Fue al colegio hasta 5to grado, a los 10 años abandonó su casa y se fue a vivir a la calle, su parada era la plaza que se encuentra en Callao y Marcelo T de Alvear, en Barrio Norte. Allí estuvo durante cuatro años compartiendo la misma situación con varios chicos de su misma edad. Pedían monedas abriendo taxis, y desayunaban gracias a la generosidad de los negocios que le alcanzaban algo para tomar; los días de frío y lluvia dormían dentro de los tachos de basura. Con el tiempo comenzaron a delinquir, su primer robo fue a un chico que concurría a una escuela privada de la zona, le salió mal y fue a parar a un instituto de menores.

A los ocho meses volvió a la calle, cuando regresó con el grupo de chicos empezaron a romper persianas de locales de la zona y hacer "escruches”.

“Rompíamos las rejas y nos mandábamos, hicimos un montón de robos así”, recuerda. Pero decidió regresar a su casa.

“Cuando volví al barrio me regalaron una Bersa y me llevaron a robar, yo tenía trece años. Tenía miedo de robar con el arma y me acuerdo que la dejé y fui a robar de chamuyo a uno que tenía un auto. Ahí me empezaron a enseñar tipos más grandes y me llevaban para afanar cosas grosas: metalúrgicas, supermercados, ferreterías industriales; afané el rubro que se te ocurra”, cuenta.

“El robo más grande que hice en mi vida, reventé un taller clandestino estando en transitoria; me acuerdo que llevaba un bebé de plástico con un biberón para no levantar sospechas, entre las mantas llevaba el fierro y cuando estaban desprevenidos los ajusté. Con la plata me compré un Ford fiesta, con ese auto llegué al penal y me reintegré; a los muchachos del pabellón les llevé como 100mil pesos en tarjeta, imagínate lo que me querían. Cuando me fui en libertad, me regalaron una glock; me la llevó la hermana de uno en una caja a un puesto de diario que está en 9 de Julio y Lavalle. Con ese fierro empecé a robar joyerías”.

Con un nuevo grupo comenzaron a atacar locales de ventas de joyas de la calle Libertad en pleno microcentro. “Íbamos con overol, en la camioneta llevábamos cajas y las bajábamos como si fuéramos laburantes, nadie sospechaba nada, adentro de las cajas estaban las itakas. Después arrancamos con restaurantes”, asegura.

Fue amo y señor de Villa Tranquila durante tres años. Una tarde, en medio de un conflicto entre dos facciones narcos, una bala mató por error a uno de sus hermanos que estaba jugando al fútbol en una canchita cercana.

“Cuando mataron a mi hermano quise cobrar venganza y quise bajar a todos los de la banda que lo mataron. Los buscaba día y noche, vivía de gira y tiroteando a todo el mundo; empecé a ser un problema en el barrio y para sacarme de encima me enchufaron dos asesinatos que no cometí”, cuenta.

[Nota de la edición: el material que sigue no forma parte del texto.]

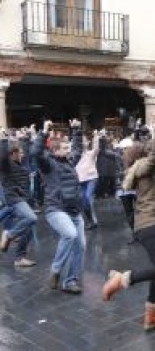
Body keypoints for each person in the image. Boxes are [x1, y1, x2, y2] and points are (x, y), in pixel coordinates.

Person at [102, 110, 155, 331]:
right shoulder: (145, 165)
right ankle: (122, 279)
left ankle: (152, 314)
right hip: (150, 223)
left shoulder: (148, 167)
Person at [32, 119, 86, 294]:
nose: (68, 150)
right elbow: (36, 153)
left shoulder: (69, 162)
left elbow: (78, 149)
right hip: (56, 209)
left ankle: (70, 281)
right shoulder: (48, 164)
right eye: (64, 148)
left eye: (67, 147)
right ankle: (56, 270)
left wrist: (76, 130)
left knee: (81, 246)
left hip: (74, 211)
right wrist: (44, 132)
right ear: (55, 150)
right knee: (70, 234)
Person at [0, 126, 38, 267]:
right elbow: (3, 155)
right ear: (13, 154)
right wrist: (3, 140)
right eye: (19, 152)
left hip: (22, 199)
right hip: (13, 198)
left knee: (28, 226)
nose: (22, 154)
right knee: (31, 218)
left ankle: (19, 258)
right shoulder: (6, 165)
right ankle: (8, 235)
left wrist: (27, 137)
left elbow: (28, 151)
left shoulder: (21, 165)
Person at [75, 129, 101, 230]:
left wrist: (96, 137)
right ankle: (90, 220)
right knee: (84, 200)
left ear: (88, 142)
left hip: (91, 178)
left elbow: (97, 148)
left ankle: (93, 220)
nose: (82, 142)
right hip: (81, 180)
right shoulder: (76, 154)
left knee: (88, 198)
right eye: (81, 140)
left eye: (84, 140)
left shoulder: (91, 153)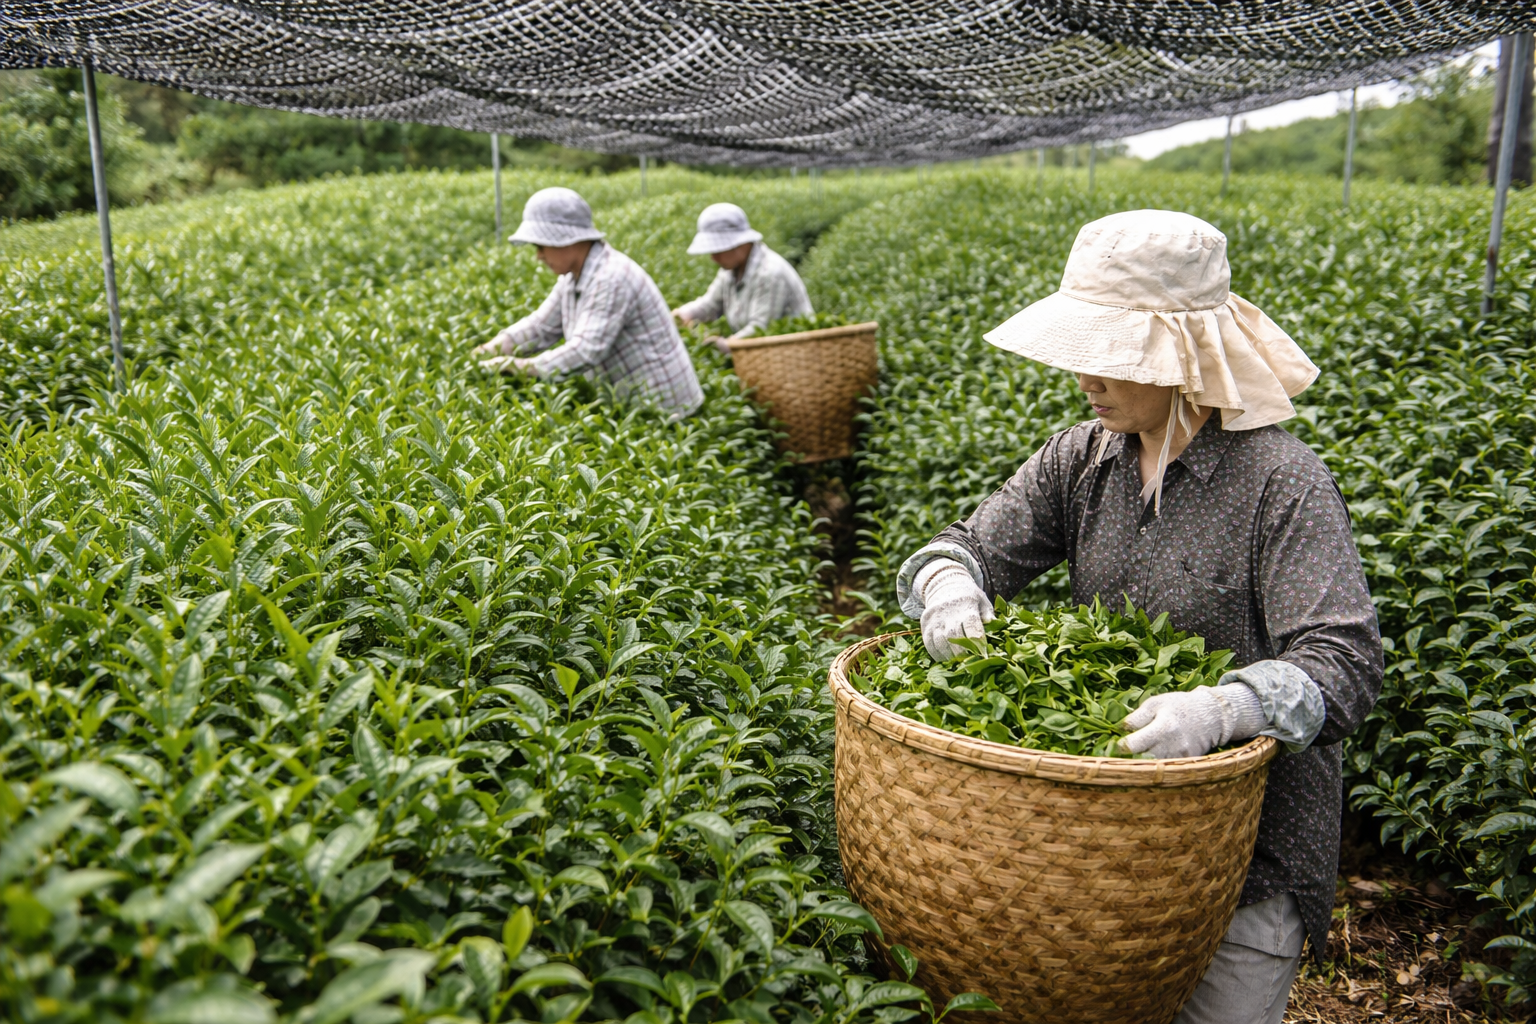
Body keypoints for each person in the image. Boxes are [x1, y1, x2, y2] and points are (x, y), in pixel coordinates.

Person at [896, 209, 1382, 1024]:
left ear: (1182, 357)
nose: (1086, 377)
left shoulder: (1280, 482)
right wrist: (950, 582)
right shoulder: (1082, 456)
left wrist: (1225, 707)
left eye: (1110, 356)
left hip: (1244, 849)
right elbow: (969, 544)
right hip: (1110, 845)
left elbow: (1346, 663)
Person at [472, 187, 704, 419]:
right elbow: (540, 327)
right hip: (632, 402)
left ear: (567, 240)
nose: (539, 256)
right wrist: (489, 350)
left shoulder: (611, 277)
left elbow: (584, 351)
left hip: (668, 410)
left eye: (541, 246)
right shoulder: (573, 276)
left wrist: (517, 367)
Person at [672, 203, 813, 351]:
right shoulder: (730, 270)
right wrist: (680, 315)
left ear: (740, 244)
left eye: (718, 249)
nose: (713, 257)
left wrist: (723, 345)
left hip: (794, 357)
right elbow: (710, 305)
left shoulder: (770, 273)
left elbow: (759, 329)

Tiene cuatro hijos con la misma mujer, los volvió a ver la semana pasada luego de ocho años. Lleva tatuados los brazos con los nombres de los cuatro. En el pecho conserva un tatuaje de un tigre, por esa vuelta del destino los mismos que le hicieron el tatuaje son los que acribillaron a su hermano por error.

“Estoy arrepentido de mi pasado, aunque creo que si hubiese seguido en la calle hoy estaría muerto”, sentencia.